For additional capacity and range flexibility, in the Large segment where most A350s are present today, there is a need for 240 aircraft. In the Extra-Large segment, typically reflecting high capacity and long range missions by the largest aircraft types including the A350-1000 and the A380, Airbus forecasts demand for 130 aircraft.

“China is one of the most powerful growth engines of global air transport. It will become the world’s number one aviation market in the very near future,” said Christian Scherer, Airbus Chief Commercial Officer. “Airbus’ share of the China mainland in-service fleet has steadily increased and now exceeds incumbent and competing aircraft types and keeps growing thanks to our cost-effective new generation products. In parallel, the total value of our industrial cooperation with Chinese aviation industry is growing to $1 billion USD by 2020.”

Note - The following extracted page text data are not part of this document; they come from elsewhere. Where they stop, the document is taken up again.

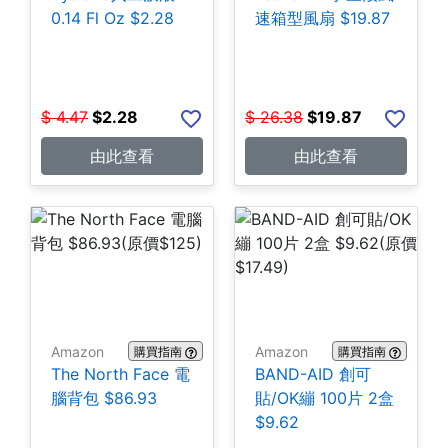
0.14 Fl Oz $2.28
速箱型風扇 $19.87
$
4.47
$
2.28
$
26.38
$
19.87
由此查看
由此查看
Amazon
Amazon
購買指南
購買指南
The North Face 電
BAND-AID 創可
腦背包 $86.93
貼/OK繃 100片 2盒
$9.62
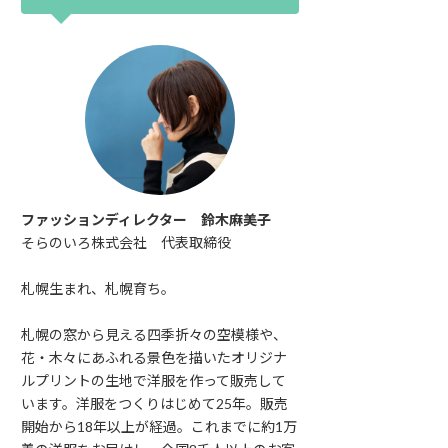
ファッションディレクター 鈴木麻美子
そらのいろ株式会社 代表取締役
札幌生まれ、札幌育ち。
札幌の窓から見える四季折々の空模様や、
花・木々にあふれる景色を描いたオリジナ
ルプリントの生地で洋服を作って販売して
います。洋服をつくりはじめて25年。販売
開始から18年以上が経過。これまでに約1万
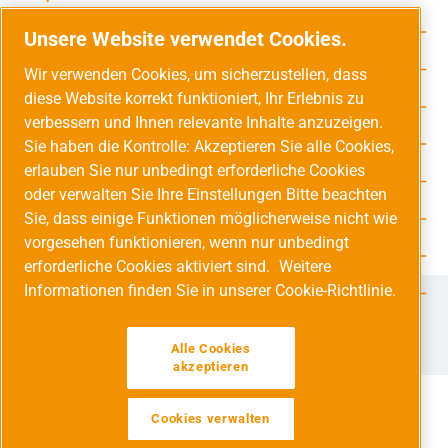
Rechtliche Hinweise
Unsere Website verwendet Cookies.
Service-Hotline
Wir verwenden Cookies, um sicherzustellen, dass
diese Website korrekt funktioniert, Ihr Erlebnis zu
Unsere Vorteile
verbessern und Ihnen relevante Inhalte anzuzeigen.
Versandarten
Sie haben die Kontrolle: Akzeptieren Sie alle Cookies,
erlauben Sie nur unbedingt erforderliche Cookies
Zahlungsarten
oder verwalten Sie Ihre Einstellungen Bitte beachten
Sie, dass einige Funktionen möglicherweise nicht wie
Adresse
vorgesehen funktionieren, wenn nur unbedingt
Umweltschutz & Partnerschaft
erforderliche Cookies aktiviert sind.
Weitere
Informationen finden Sie in unserer Cookie-Richtlinie.
Jetzt auf Social Media folgen!
Facebook
Instagram
YouTube
LinkedIn
Xing
Alle Cookies
akzeptieren
Cookies verwalten
Alle Preise inkl. gesetzl. Mehrwertsteuer zzgl.
Versandkosten
und ggf. Nachnahmegebühren, wenn nicht anders angegeben.
Werkzeugleiste anzeigen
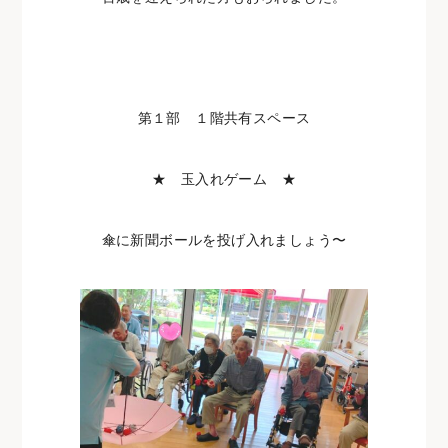
第１部 １階共有スペース
★ 玉入れゲーム ★
傘に新聞ボールを投げ入れましょう〜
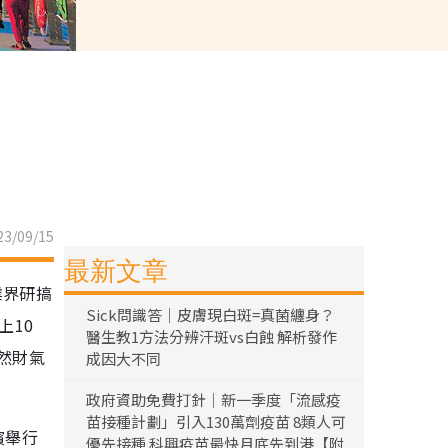
3/09/15
最新文章
業界研搞
Sick問識答｜皮膚現白斑=真菌纏身？
上10
醫生教1方法分辨汗斑vs白蝕 解析發作
然財氣
成因大不同
政府資助免費打針｜新一季度「流感疫
苗接種計劃」引入130萬劑疫苗 8類人可
濱舉行
優先接種 科興疫苗最快月底先到港【附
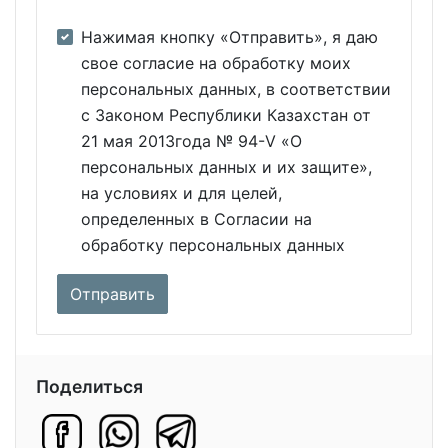
Нажимая кнопку «Отправить», я даю
свое согласие на обработку моих
персональных данных, в соответствии
с Законом Республики Казахстан от
21 мая 2013года № 94-V «О
персональных данных и их защите»,
на условиях и для целей,
определенных в Согласии на
обработку персональных данных
Поделиться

By 2037, the propensity for the Chinese population to fly will more than triple from 0.4 trips per capita today to 1.4. Private consumption from a growing middle class (550 million people today to 1.15 billion by 2037) is expected to be the main driver of future air traffic growth. Today this private consumption accounts for 37 percent of the Chinese economy, a share that should rise to 43 percent by 2037.

With these strong growth drivers, China will become the lead country for passenger air traffic, for both domestic and international markets as passenger traffic for routes connecting China are forecast to grow well above the world average, at 6.3 percent over the next 20 years. Domestic China traffic has grown fourfold over the last 10 years with double digit growth rates and is expected to become the largest traffic flow in the next 10 years. International traffic from/to China has almost doubled over the last 10 years.

With aviation continuing to prove an extremely efficient way to move people and goods around the country, domestic air traffic in China will become the world’s number one traffic flow, tripling from today’s already impressive levels. Flows between China and the USA, Europe and Asia-Pacific are expected to be amongst the fastest growing globally, with average annual growth rates of 5.7 percent, 4.9 percent and 5.9 percent respectively. Between 2018 and 2037, the average annual growth rate for all international traffic from/to mainland China is forecast to be 6.3 percent.